§ **TASK DIRECTIONS**: Copy out the lines in the records starting at the one containing "Skip to content" and ending at the one containing "Video Bytes", both included. Leave the pictures out of your answer.

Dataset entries
--- START ---

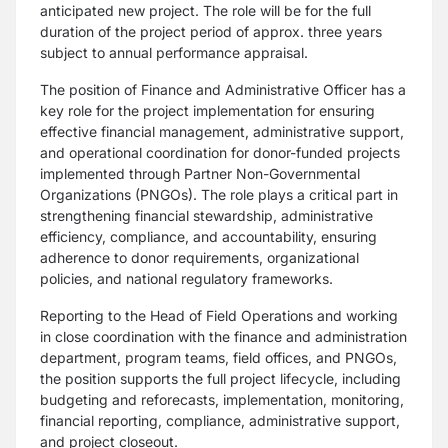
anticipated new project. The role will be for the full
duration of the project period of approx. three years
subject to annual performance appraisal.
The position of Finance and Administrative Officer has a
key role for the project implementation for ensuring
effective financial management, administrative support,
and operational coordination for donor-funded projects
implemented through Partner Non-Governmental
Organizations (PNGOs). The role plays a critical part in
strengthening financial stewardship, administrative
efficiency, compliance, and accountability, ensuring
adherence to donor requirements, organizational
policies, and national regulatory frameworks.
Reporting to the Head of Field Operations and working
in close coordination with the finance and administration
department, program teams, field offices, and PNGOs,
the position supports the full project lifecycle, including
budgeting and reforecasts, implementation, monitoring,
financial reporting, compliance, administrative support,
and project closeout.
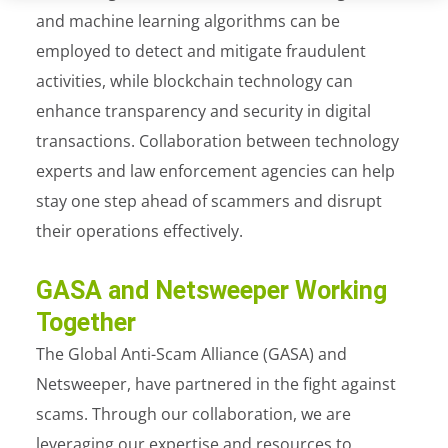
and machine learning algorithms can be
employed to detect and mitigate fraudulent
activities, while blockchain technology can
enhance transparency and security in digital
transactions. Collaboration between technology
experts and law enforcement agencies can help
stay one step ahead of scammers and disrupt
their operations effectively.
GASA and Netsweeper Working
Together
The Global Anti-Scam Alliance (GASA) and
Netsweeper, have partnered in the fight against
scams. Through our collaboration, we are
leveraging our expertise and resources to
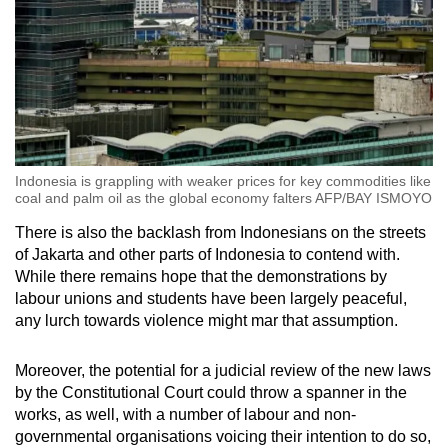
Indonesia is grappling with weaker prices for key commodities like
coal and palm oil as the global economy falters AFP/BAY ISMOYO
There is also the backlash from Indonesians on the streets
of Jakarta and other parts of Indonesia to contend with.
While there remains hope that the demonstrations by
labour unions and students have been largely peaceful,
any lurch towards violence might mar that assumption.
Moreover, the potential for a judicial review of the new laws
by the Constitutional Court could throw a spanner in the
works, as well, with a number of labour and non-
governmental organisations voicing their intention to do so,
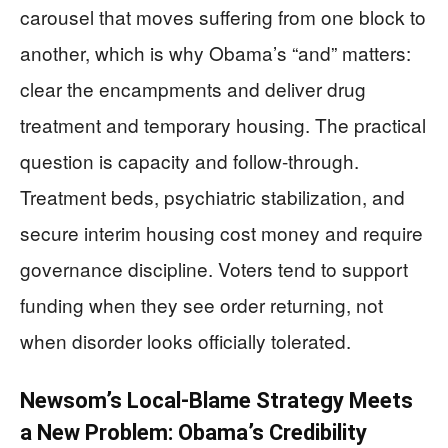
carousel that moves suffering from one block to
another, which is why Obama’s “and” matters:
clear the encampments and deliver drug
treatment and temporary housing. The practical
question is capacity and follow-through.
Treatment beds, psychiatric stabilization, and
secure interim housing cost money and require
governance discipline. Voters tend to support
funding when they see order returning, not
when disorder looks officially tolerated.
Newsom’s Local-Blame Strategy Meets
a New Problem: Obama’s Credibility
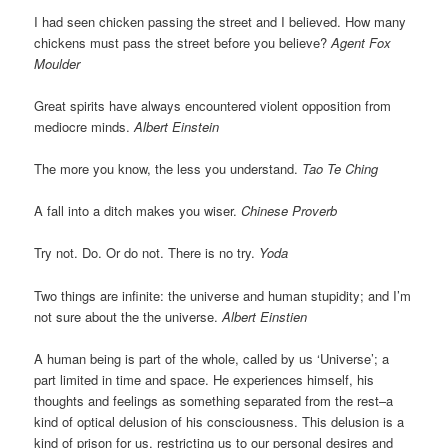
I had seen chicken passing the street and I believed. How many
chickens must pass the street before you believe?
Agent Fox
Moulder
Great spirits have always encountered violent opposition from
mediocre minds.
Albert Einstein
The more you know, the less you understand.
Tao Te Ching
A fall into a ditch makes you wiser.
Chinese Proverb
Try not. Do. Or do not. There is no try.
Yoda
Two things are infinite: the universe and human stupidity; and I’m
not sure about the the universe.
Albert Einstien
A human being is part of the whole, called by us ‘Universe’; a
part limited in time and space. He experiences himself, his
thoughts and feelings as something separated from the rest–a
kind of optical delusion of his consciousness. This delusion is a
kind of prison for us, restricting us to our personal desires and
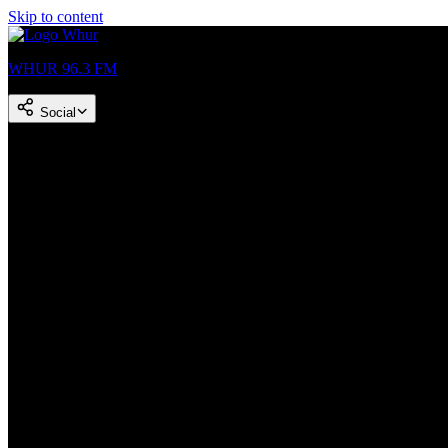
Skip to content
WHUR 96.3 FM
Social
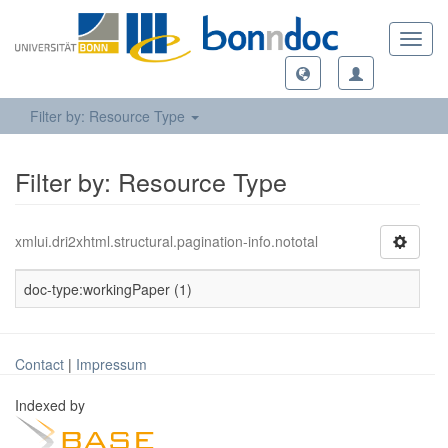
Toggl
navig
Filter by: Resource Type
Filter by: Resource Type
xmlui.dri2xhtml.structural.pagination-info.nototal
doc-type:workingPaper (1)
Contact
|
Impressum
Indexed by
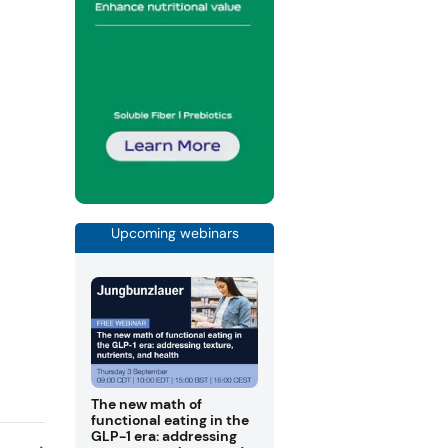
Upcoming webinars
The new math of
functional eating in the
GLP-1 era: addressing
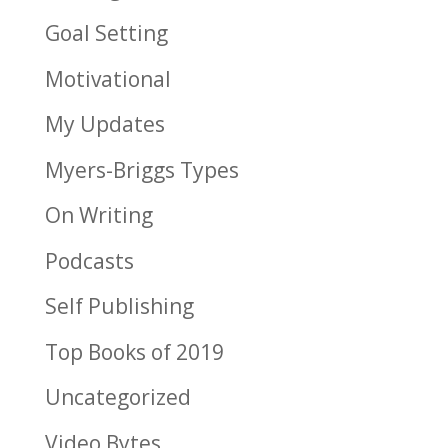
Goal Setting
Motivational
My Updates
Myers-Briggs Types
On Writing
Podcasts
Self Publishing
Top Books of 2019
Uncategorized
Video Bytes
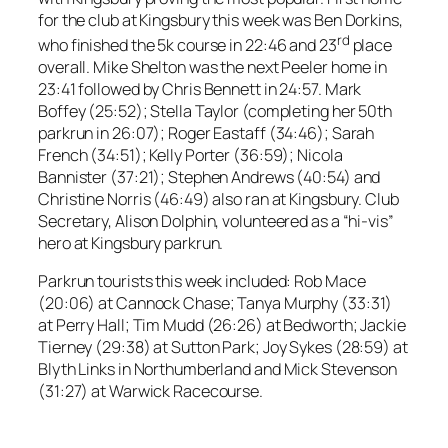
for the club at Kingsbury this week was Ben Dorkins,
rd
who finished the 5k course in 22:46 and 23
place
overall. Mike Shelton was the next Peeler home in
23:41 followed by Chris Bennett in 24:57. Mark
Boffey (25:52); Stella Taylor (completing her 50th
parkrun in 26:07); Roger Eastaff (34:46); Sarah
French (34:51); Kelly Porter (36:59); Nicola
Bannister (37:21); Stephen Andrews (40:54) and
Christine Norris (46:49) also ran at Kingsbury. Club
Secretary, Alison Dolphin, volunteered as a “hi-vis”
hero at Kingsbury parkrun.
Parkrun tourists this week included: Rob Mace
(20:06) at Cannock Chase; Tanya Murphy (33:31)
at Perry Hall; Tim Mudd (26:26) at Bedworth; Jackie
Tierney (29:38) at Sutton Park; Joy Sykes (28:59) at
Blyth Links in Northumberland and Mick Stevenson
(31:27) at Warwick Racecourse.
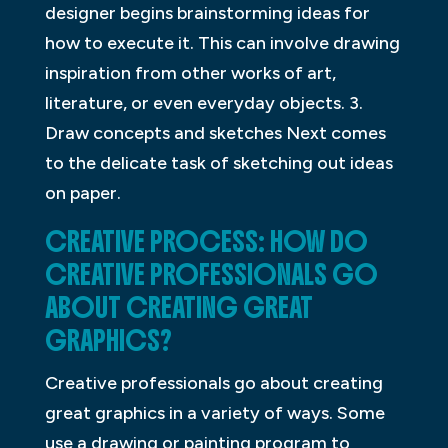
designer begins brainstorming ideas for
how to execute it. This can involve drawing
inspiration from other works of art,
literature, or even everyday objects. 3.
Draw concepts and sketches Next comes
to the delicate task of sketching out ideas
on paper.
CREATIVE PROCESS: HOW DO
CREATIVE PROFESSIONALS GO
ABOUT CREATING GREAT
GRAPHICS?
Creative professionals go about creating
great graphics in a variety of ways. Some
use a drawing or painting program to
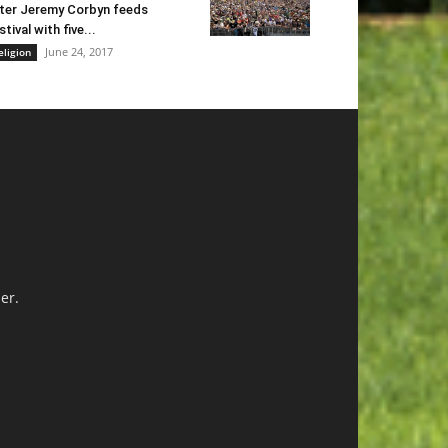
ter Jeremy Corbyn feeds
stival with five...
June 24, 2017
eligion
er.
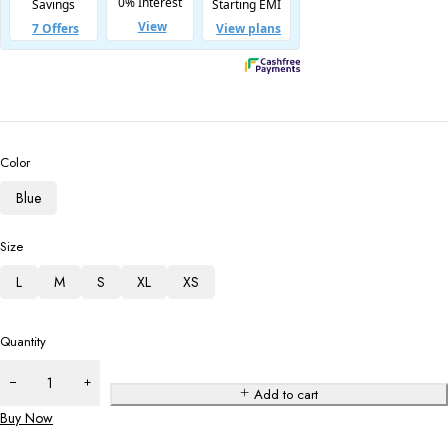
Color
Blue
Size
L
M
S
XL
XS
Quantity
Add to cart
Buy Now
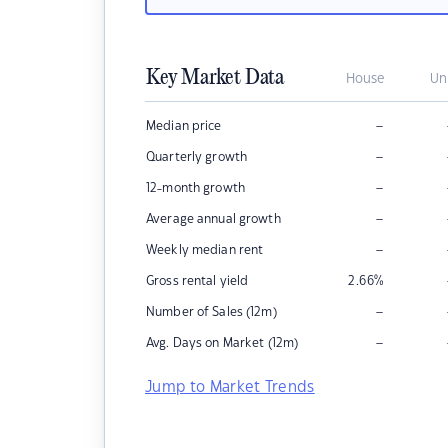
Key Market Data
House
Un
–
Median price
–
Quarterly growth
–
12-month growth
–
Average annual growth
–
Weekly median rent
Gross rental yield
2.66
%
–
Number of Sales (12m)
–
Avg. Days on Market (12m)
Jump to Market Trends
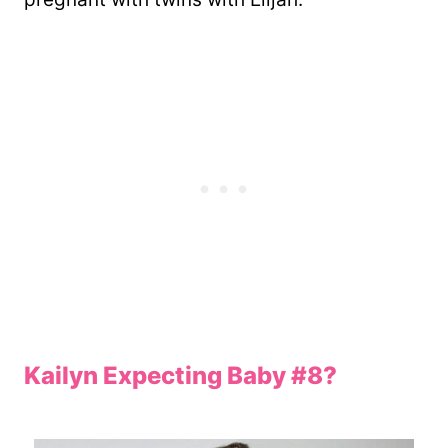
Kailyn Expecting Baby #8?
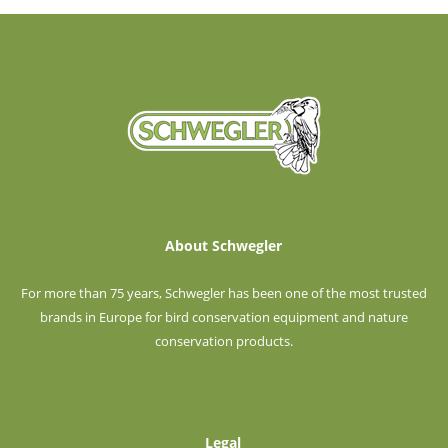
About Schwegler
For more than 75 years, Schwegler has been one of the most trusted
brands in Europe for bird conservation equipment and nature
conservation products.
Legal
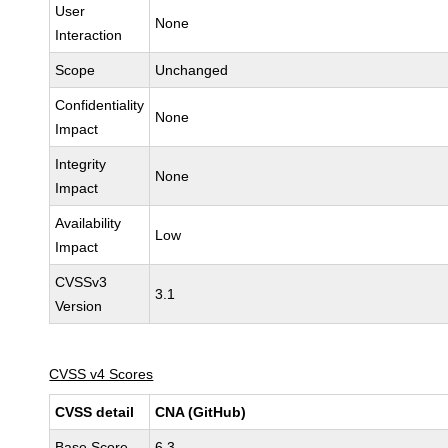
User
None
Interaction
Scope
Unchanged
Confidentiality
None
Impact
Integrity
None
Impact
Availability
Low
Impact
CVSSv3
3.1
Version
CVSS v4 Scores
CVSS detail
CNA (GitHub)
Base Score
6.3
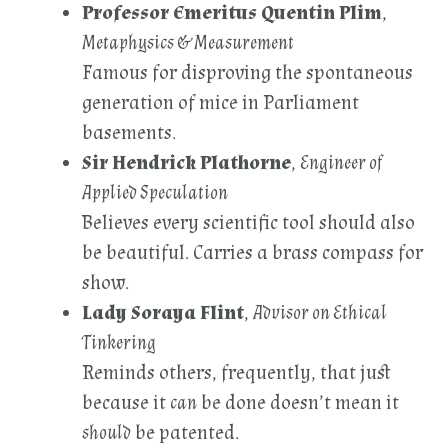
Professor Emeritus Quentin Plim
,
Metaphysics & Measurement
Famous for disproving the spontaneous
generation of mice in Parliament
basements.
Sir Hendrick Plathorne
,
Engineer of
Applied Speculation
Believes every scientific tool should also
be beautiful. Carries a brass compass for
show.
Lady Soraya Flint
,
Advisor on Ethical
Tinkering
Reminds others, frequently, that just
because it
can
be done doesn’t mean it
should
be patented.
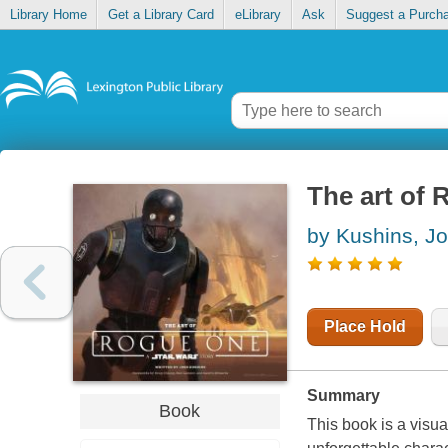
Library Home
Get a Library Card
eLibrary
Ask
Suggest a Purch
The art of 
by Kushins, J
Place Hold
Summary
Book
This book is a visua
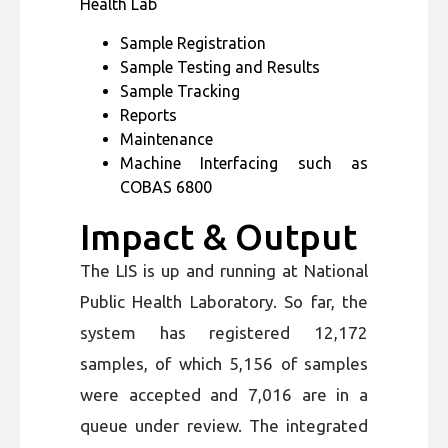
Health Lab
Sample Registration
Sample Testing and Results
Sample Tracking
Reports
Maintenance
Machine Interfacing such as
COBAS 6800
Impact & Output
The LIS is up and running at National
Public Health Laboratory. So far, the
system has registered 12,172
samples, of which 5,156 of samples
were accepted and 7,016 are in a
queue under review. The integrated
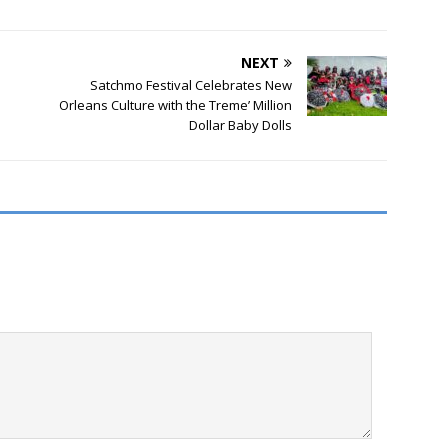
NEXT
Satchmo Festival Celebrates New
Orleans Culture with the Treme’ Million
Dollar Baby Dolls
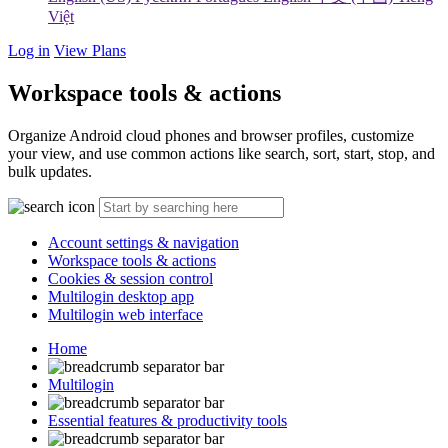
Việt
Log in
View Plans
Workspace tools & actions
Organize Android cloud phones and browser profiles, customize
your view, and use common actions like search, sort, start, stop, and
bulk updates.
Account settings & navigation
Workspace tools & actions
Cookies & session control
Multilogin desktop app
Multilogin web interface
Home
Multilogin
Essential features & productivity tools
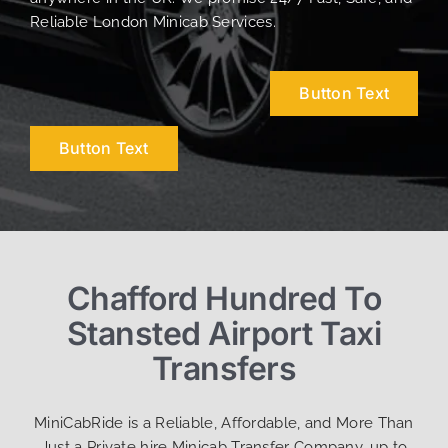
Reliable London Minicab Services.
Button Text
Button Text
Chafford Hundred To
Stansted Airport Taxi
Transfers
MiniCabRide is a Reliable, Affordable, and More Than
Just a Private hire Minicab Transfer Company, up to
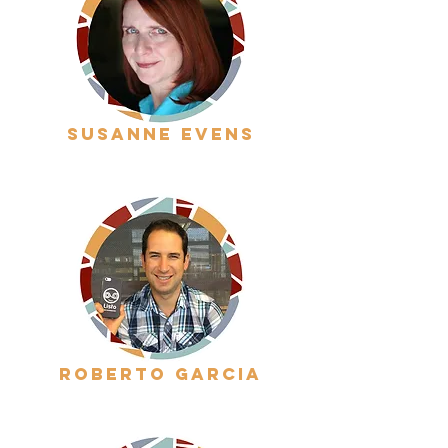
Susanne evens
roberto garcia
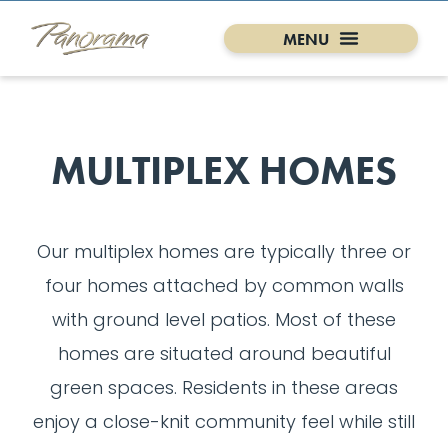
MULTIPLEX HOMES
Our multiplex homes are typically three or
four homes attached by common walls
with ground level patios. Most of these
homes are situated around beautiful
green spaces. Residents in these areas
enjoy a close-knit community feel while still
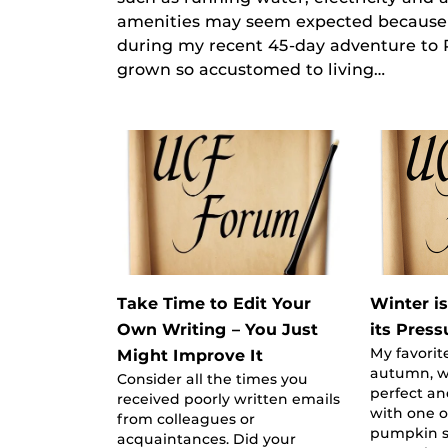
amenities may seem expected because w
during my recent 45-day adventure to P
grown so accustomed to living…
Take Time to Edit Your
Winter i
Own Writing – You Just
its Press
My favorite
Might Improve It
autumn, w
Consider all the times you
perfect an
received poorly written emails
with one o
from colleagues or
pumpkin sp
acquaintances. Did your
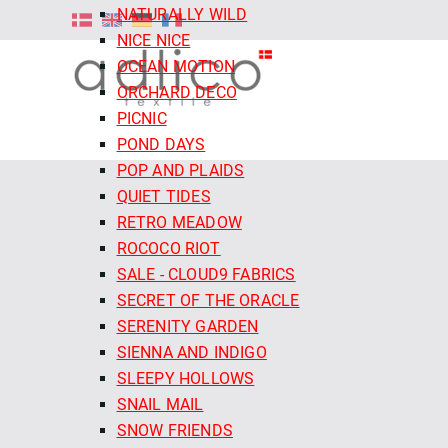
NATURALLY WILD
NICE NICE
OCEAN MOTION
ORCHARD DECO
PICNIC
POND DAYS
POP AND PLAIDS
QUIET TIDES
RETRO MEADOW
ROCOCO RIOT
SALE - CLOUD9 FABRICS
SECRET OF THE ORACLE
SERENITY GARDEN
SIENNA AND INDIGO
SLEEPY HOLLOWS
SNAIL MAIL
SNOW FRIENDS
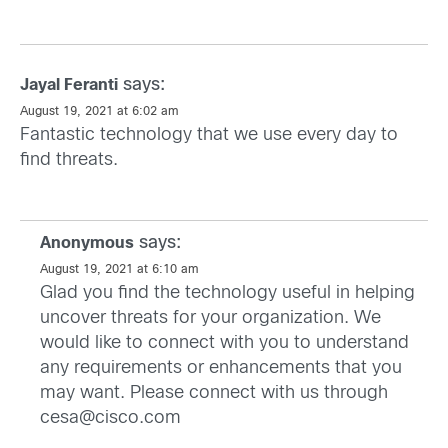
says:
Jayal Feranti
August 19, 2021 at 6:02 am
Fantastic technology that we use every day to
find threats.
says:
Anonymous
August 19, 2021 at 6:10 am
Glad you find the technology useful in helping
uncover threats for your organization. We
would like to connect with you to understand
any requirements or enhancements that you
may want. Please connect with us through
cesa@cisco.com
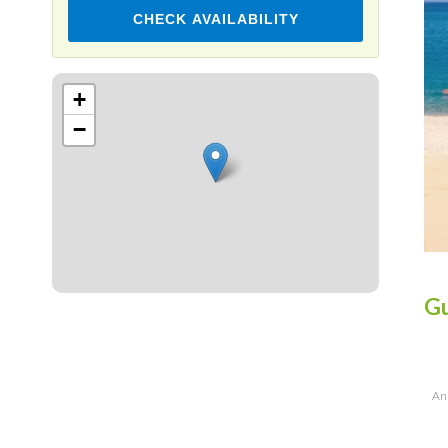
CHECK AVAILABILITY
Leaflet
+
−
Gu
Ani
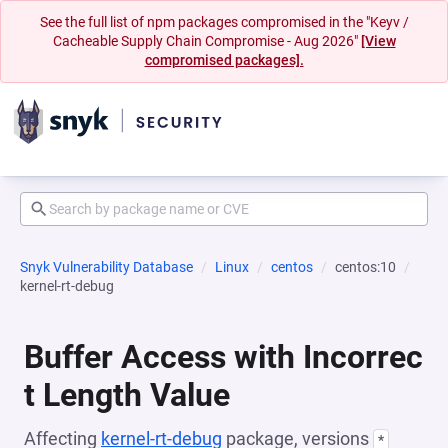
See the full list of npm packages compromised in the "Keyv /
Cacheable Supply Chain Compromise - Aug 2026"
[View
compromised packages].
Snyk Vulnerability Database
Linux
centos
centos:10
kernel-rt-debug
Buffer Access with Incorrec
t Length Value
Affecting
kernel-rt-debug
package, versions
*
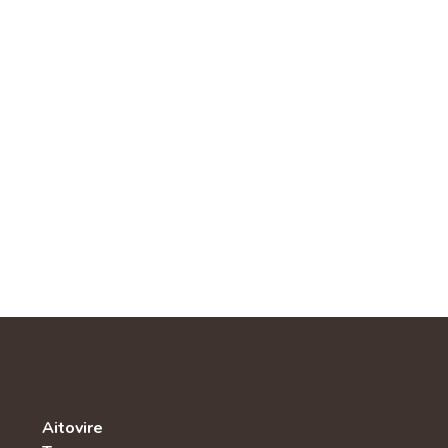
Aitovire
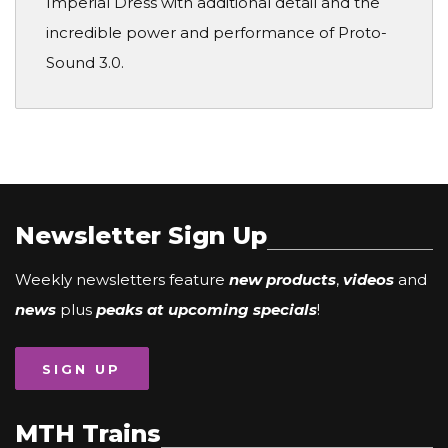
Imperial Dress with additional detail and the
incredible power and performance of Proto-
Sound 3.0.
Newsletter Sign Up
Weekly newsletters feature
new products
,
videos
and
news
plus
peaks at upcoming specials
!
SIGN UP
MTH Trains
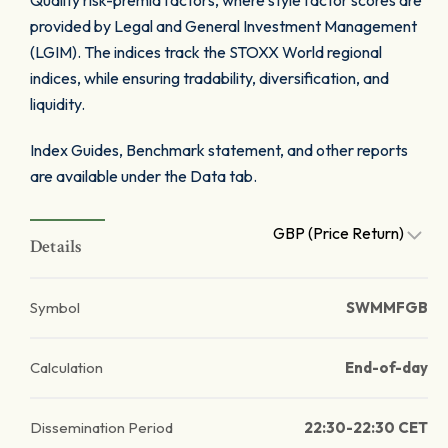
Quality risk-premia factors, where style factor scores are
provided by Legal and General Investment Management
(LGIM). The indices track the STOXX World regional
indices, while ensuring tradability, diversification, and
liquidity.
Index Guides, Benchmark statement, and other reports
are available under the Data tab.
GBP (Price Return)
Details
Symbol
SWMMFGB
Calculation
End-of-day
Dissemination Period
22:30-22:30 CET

--- END ---

§ **RESULT FOR THIS EXERCISE**:
Skip to content
WHUR 96.3 FM
Social
Toggl
navig
Filter by: Resource Type
Filter by: Resource Type
xmlui.dri2xhtml.structural.pagination-info.nototal
doc-type:workingPaper (1)
Contact
|
Impressum
Indexed by
Upcoming webinars
The new math of
functional eating in the
GLP-1 era: addressing
Goal Setting
Motivational
My Updates
Myers-Briggs Types
On Writing
Podcasts
Self Publishing
Top Books of 2019
Uncategorized
Video Bytes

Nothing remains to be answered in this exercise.